Toch werd de stoel destijds sterk afgeraden. Volgens arts Steven Blankaart zou te veel tijd op de kakstoel tot ‘pap-sakken van kinderen’ leiden.

Trompe l’oeuil met kind in een kakstoel, Johannes Cornelisz Verspronck. Olieverf op paneel, ca. 1654. Collectie Noordbrabants Museum Den Bosch; langdurig bruikleen JK Art Foundation.

Deugdzame kast

Linnenkasten hadden een prominente plek in huis. De deuren van dit exemplaar verbeelden Bijbelse scenes met Susanna en de ouderlingen. Vanwege haar geloof en kuisheid was zij een voorbeeld voor vrouwen.
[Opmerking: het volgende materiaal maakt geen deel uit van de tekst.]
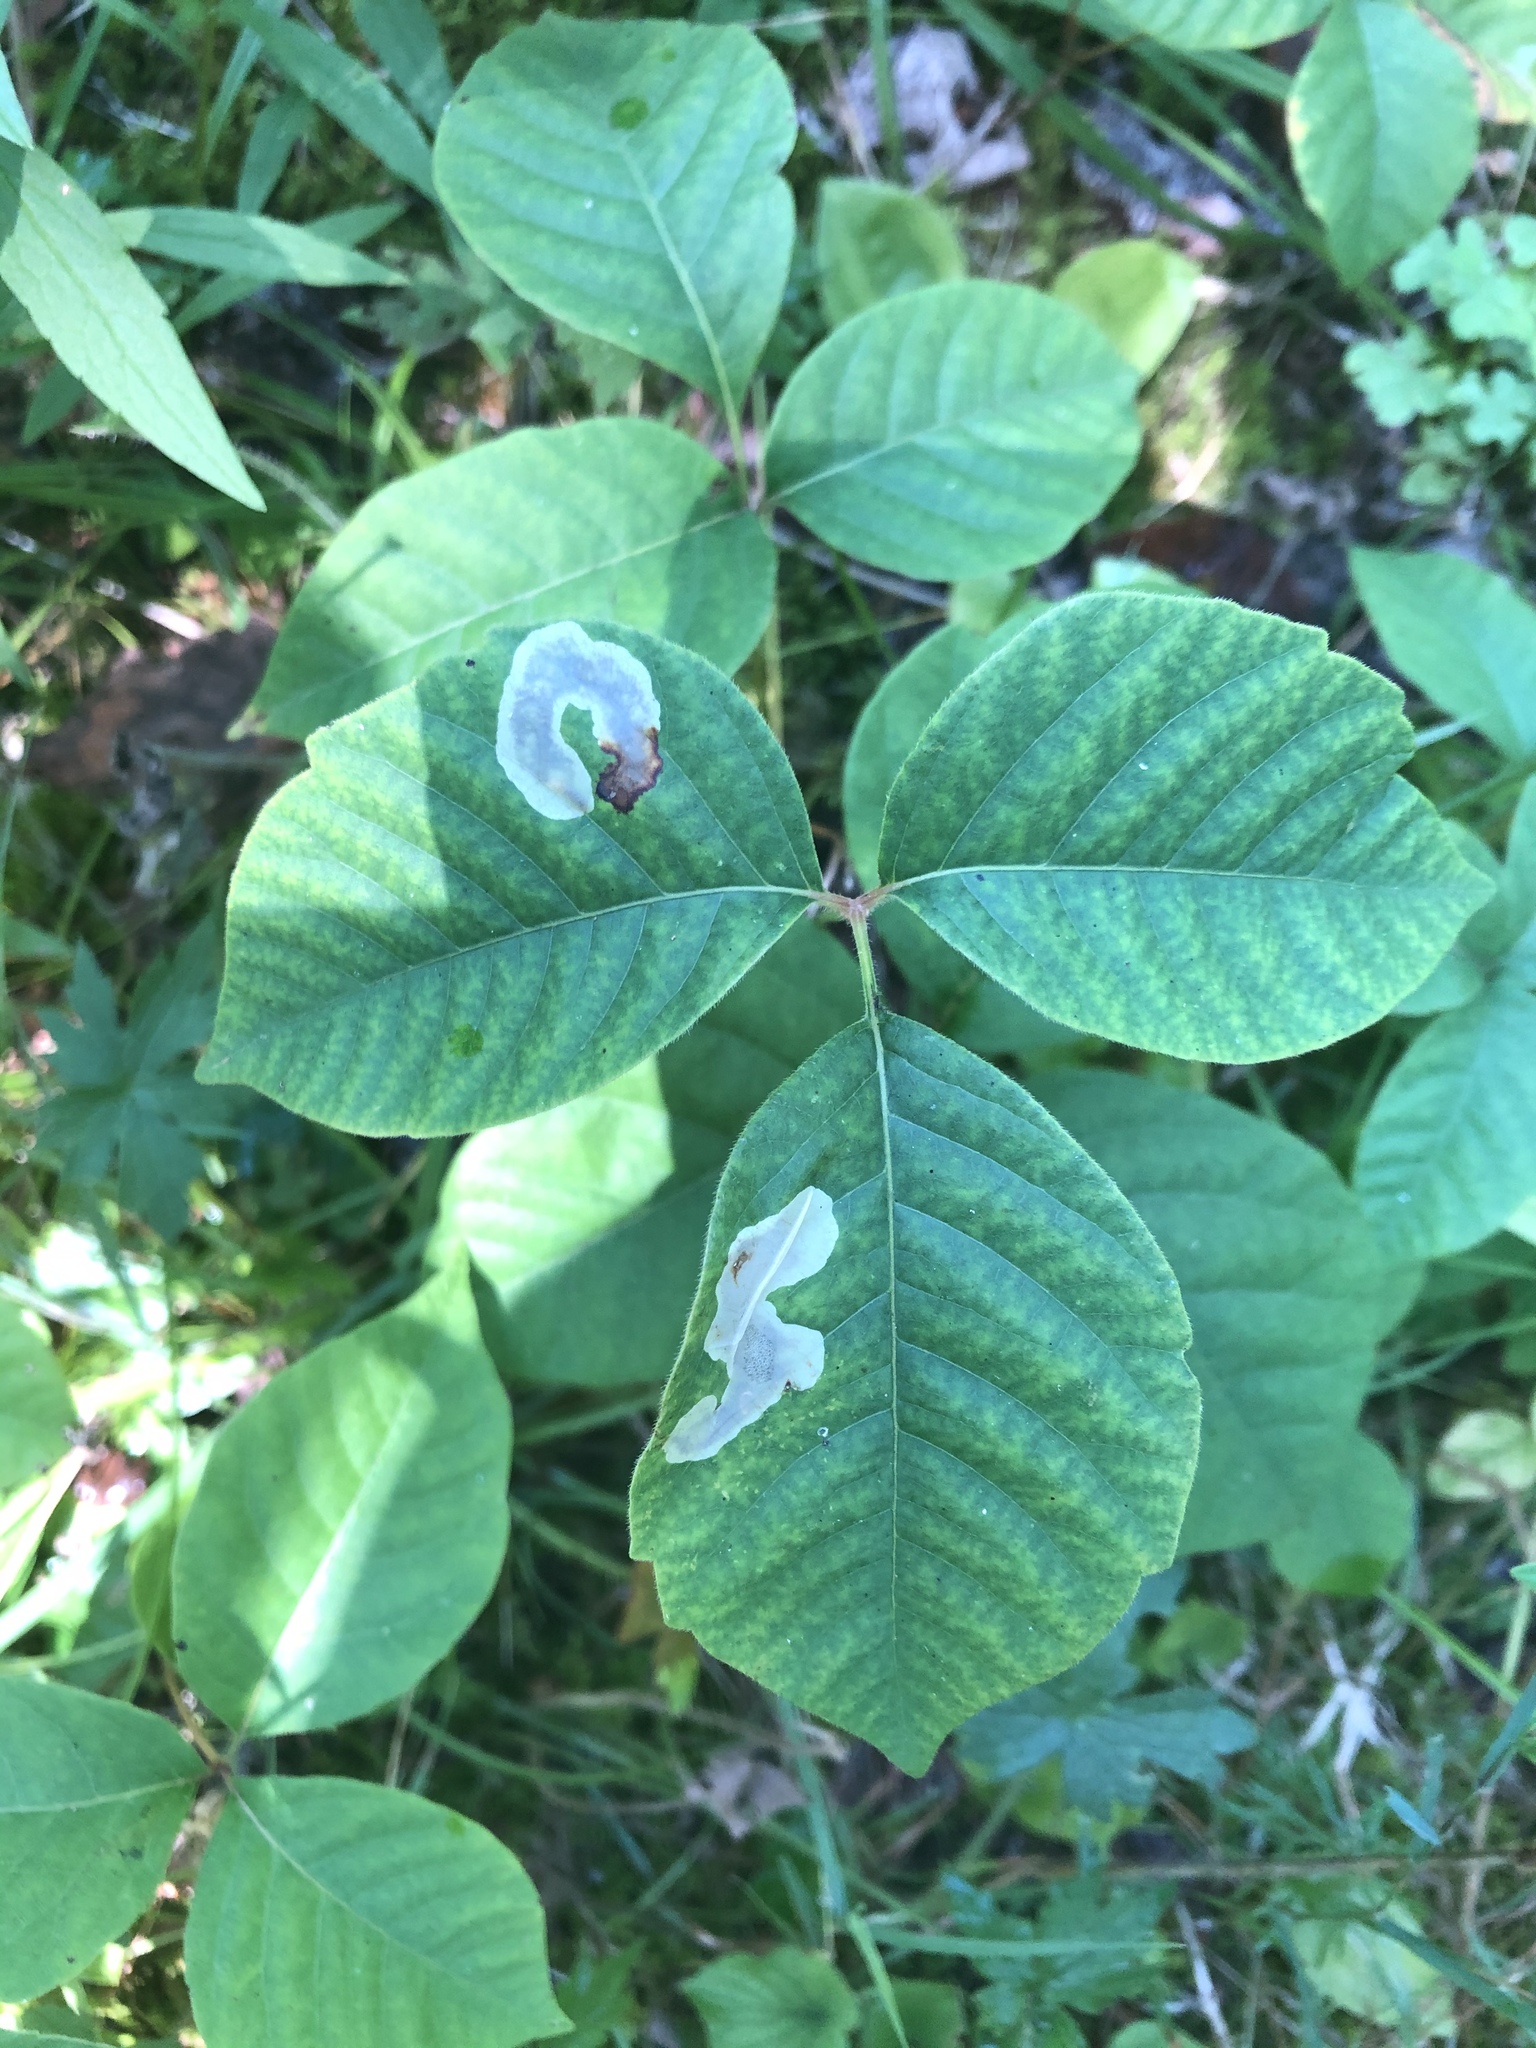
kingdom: Animalia
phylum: Arthropoda
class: Insecta
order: Lepidoptera
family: Gracillariidae
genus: Cameraria
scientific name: Cameraria guttifinitella
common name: Poison ivy leaf-miner moth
Telkens als je de kast opende, werd je herinnerd aan Susanna’s verhaal. Zelfs tijdens het opvouwen van linnengoed reflecteerde je zo op een deugdzaam leven.

Kast met Bijbelse motieven, Noordelijke Nederlanden, ca. 1630-1650. Eikenhout, ebbenhout.

Samen aan het werk

In veel huishoudens runde het echtpaar samen een bedrijf aan huis. Dit portret van Jan Steen hing in de keuken van een bakkersechtpaar uit Leiden. Terwijl Arent het brood bakte, runde Catharina de winkel. Trots presenteert ze het verse brood: krakelingen, kadetjes en tegen de muur een duivekater.

Portret van Arent Oostwaard en Catharina Keizerswaard, Jan Havicksz Steen (ca. 1625–1679). Leiden, 1658.

Hansje in de kelder

Giet je wijn in deze schaal, dan opent er een klepje en verschijnt daar een klein figuurtje: een symbool voor de zwangerschap. De schaal, een zogenaamde ‘hansje in de kelder’, gebruikte men bij een toost op het ongeboren kind.

Door het hoge sterftecijfer voor moeder en kind was dit geen zorgeloze dronk. Over de risico’s van alcohol was minder bekend, dus de aanstaande moeder dronk ook gewoon mee.

Hansje in de kelder, Gerrit Stoffels (1591-1652). Harlingen, ca. 1600-1650. Zilver.

Geen kinderspel

Tegenwoordig is Ganzenbord een onschuldig kinderspel, maar in de 17de eeuw zette men er geld op in. Het bord stelt de levensloop voor: van kindertijd tot oude dag, langs de brug, de herberg en de dood. Wie op vakje 61 eindigde, moest een toost uitbrengen.

Ganzenbord, Claes Jansz. Visscher II (1587-1652). Amsterdam, ca. 1612-1652. Gravure.